::: DATA LISTING

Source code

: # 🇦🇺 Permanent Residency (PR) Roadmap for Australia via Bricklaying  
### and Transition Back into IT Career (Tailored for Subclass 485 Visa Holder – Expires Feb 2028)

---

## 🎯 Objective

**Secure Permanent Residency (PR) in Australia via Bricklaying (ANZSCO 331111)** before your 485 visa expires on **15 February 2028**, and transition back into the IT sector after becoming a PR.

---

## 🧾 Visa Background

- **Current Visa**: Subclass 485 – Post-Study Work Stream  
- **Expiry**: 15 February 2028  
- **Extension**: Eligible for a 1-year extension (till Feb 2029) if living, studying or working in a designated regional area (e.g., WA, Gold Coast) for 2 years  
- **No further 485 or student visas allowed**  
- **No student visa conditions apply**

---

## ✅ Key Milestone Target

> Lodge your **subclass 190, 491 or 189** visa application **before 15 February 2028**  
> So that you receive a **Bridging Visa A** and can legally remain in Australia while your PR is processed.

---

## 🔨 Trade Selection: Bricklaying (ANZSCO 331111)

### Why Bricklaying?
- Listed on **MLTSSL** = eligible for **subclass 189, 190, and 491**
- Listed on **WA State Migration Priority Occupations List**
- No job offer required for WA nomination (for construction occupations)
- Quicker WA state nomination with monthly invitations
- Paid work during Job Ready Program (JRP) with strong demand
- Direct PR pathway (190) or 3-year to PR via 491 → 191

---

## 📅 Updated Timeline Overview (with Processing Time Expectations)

::::::

● WORK ITEM
Could you retype exactly the lines from the one containing "- **Extension**: Eligible" through the final line of the data above, and no others?

● THE COMPLETED TASK
- **Extension**: Eligible for a 1-year extension (till Feb 2029) if living, studying or working in a designated regional area (e.g., WA, Gold Coast) for 2 years  
- **No further 485 or student visas allowed**  
- **No student visa conditions apply**

---

## ✅ Key Milestone Target

> Lodge your **subclass 190, 491 or 189** visa application **before 15 February 2028**  
> So that you receive a **Bridging Visa A** and can legally remain in Australia while your PR is processed.

---

## 🔨 Trade Selection: Bricklaying (ANZSCO 331111)

### Why Bricklaying?
- Listed on **MLTSSL** = eligible for **subclass 189, 190, and 491**
- Listed on **WA State Migration Priority Occupations List**
- No job offer required for WA nomination (for construction occupations)
- Quicker WA state nomination with monthly invitations
- Paid work during Job Ready Program (JRP) with strong demand
- Direct PR pathway (190) or 3-year to PR via 491 → 191

---

## 📅 Updated Timeline Overview (with Processing Time Expectations)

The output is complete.